Like Water for Batteries: Pitt team finds water ‘likeability’ plays a role in battery-charged objects
UNIVERSITY OF PITTSBURGH NEWS RELEASE
Contact: B. Rose Huber , 412-624-4356
PITTSBURGH (July 29, 2013) ... Objects made from graphite-such as lithium-ion batteries-are "hydrophobic," meaning that they "dislike" water. For decades this lack of likeability has presented significant challenges in terms of building more durable technological devices made with graphite-until now.
It appears that past samples of graphite were likely contaminated by air, causing the samples to appear hydrophobic, according to a University of Pittsburgh study. The Pitt team has demonstrated-for the first time-these materials are actually intrinsically attracted to water or "hydrophilic." The findings, published in Nature Materials , have particular implications for lithium-ion batteries and super capacitors, as both battery types are built from these materials.

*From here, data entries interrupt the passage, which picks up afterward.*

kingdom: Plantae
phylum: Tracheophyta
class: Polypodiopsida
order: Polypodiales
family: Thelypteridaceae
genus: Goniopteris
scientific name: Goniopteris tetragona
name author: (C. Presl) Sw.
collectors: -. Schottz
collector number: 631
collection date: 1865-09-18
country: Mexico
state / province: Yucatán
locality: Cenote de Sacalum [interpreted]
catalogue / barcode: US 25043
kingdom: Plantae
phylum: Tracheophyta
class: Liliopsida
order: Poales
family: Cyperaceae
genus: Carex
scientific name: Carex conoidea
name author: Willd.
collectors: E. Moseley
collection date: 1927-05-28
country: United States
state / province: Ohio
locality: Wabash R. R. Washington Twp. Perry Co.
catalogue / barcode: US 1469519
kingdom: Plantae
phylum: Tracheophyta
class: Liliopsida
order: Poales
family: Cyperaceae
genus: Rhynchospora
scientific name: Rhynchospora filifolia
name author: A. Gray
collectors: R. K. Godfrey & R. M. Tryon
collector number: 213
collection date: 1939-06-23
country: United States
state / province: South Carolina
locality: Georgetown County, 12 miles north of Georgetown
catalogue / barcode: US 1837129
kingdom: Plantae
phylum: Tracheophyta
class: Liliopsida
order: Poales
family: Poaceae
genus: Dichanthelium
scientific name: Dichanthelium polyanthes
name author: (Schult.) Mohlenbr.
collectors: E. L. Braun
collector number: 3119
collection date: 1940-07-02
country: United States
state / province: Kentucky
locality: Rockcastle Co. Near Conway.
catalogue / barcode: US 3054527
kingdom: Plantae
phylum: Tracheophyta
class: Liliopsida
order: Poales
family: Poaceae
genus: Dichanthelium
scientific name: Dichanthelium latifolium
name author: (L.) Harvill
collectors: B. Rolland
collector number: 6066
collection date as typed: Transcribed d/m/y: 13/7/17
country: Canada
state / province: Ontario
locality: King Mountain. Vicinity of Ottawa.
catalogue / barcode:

"This work could change the fundamental understanding of the surface properties of these materials," said Lei Li, PhD , co-lead author of the paper and an assistant professor within Pitt's Swanson School of Engineering. "These findings hold implications for producing stronger, more durable batteries. And, hopefully, it will also be important to the fabrication of devices in various nanotechnology areas."